In accepting the RWJ Health Policy fellowship, Dr. Cruz was required to leave his tenured faculty position at NYUCD, although he continues to hold a position as adjunct professor of epidemiology and health promotion.

When Dr. Cruz's extended fellowship came to an end in December 2010, a little bit of luck intervened again. He was offered the position of chief of the oral health branch at the USDHHS/HRSA (Health Resources and Services Administration) Bureau of Health Professions Division of Medicine and Dentistry.

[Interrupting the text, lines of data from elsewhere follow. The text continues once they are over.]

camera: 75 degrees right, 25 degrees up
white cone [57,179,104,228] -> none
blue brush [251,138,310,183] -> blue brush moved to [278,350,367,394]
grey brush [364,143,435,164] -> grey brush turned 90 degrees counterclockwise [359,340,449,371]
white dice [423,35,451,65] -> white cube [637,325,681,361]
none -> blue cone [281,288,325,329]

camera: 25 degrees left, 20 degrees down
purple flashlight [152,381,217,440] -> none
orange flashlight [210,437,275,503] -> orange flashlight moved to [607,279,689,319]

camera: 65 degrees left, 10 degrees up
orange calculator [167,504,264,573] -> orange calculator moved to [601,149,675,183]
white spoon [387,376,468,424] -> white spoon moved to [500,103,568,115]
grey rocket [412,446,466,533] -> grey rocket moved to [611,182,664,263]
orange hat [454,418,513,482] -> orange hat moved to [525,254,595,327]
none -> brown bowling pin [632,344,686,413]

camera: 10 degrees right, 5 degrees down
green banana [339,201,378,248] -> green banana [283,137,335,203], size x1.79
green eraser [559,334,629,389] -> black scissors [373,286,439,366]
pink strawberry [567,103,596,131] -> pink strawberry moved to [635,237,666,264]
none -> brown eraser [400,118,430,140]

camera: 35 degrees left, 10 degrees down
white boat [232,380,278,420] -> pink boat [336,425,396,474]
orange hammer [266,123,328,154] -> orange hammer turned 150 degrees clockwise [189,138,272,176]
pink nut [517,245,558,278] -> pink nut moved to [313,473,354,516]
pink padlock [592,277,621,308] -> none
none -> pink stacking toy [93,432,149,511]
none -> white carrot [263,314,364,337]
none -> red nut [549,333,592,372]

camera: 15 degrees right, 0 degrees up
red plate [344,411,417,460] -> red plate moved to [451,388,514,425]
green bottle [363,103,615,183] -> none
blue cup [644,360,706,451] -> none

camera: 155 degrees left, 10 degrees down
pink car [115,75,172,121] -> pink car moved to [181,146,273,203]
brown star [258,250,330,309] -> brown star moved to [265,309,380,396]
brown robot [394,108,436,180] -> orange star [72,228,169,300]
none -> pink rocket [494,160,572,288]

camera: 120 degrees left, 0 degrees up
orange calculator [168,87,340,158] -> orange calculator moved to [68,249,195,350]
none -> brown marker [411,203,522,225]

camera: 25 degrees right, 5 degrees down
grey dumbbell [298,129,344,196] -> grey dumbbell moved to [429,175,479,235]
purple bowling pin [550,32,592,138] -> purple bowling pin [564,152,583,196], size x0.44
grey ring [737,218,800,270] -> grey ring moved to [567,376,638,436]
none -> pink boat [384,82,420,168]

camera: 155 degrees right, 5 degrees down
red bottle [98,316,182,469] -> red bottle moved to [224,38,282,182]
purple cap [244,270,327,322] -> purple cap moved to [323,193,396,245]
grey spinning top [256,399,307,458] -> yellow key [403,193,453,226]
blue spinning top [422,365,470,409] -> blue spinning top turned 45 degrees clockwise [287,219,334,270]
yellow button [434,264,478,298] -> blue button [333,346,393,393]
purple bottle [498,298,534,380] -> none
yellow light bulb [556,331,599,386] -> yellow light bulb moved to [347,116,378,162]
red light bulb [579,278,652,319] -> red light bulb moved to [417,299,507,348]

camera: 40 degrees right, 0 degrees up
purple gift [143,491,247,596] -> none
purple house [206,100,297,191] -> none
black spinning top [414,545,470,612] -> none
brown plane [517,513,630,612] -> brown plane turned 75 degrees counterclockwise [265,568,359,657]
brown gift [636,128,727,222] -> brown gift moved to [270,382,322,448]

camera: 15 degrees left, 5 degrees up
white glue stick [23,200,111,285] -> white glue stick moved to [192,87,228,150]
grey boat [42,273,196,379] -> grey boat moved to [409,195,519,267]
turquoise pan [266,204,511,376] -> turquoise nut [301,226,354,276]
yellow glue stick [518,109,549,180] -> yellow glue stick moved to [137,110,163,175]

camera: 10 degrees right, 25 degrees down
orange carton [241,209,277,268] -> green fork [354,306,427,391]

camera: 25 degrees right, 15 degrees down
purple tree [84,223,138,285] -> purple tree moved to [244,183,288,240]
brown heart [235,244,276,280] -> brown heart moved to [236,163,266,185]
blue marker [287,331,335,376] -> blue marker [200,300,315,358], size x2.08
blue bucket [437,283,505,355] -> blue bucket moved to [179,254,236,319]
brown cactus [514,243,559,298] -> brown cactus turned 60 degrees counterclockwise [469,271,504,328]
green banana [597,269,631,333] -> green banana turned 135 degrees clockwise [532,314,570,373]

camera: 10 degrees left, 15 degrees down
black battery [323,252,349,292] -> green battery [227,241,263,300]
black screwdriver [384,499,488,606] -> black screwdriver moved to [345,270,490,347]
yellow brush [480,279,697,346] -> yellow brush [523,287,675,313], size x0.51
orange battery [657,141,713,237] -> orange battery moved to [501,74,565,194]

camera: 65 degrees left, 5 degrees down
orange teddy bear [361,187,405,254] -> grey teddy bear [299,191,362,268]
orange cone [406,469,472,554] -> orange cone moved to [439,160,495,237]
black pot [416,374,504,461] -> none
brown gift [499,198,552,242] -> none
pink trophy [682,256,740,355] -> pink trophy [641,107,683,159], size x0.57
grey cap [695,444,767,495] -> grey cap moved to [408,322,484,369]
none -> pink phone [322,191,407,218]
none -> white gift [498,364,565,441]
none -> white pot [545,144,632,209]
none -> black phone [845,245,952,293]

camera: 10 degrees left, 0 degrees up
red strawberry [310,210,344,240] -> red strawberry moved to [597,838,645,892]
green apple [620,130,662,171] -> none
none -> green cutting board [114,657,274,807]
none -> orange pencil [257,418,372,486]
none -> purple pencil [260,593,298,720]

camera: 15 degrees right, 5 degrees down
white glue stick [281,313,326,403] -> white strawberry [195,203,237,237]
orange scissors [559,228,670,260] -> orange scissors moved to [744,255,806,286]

"Because of The Affordable Care Act, the amount of funding for training at both the predoctoral and postdoctoral levels expanded tremendously," said Dr. Cruz. "Someone was needed to oversee this large number of grants, as well as to help create an oral health branch that would oversee various goals, such as expanding the oral health workforce."

Dr. Cruz's career in dentistry can be divided into three distinct acts. "I practiced dentistry for 15 years prior to entering academia, and then research and academic administration for the second act," said Dr. Cruz. "Entering the healthcare policy arena feels like a natural progression."

The HRSA's oral health mission, "to improve the nation's health by assuring access to comprehensive, culturally competent, quality oral health care for all, as an integral component of comprehensive health care," provides the perfect mandate to carry Dr. Cruz through his third act.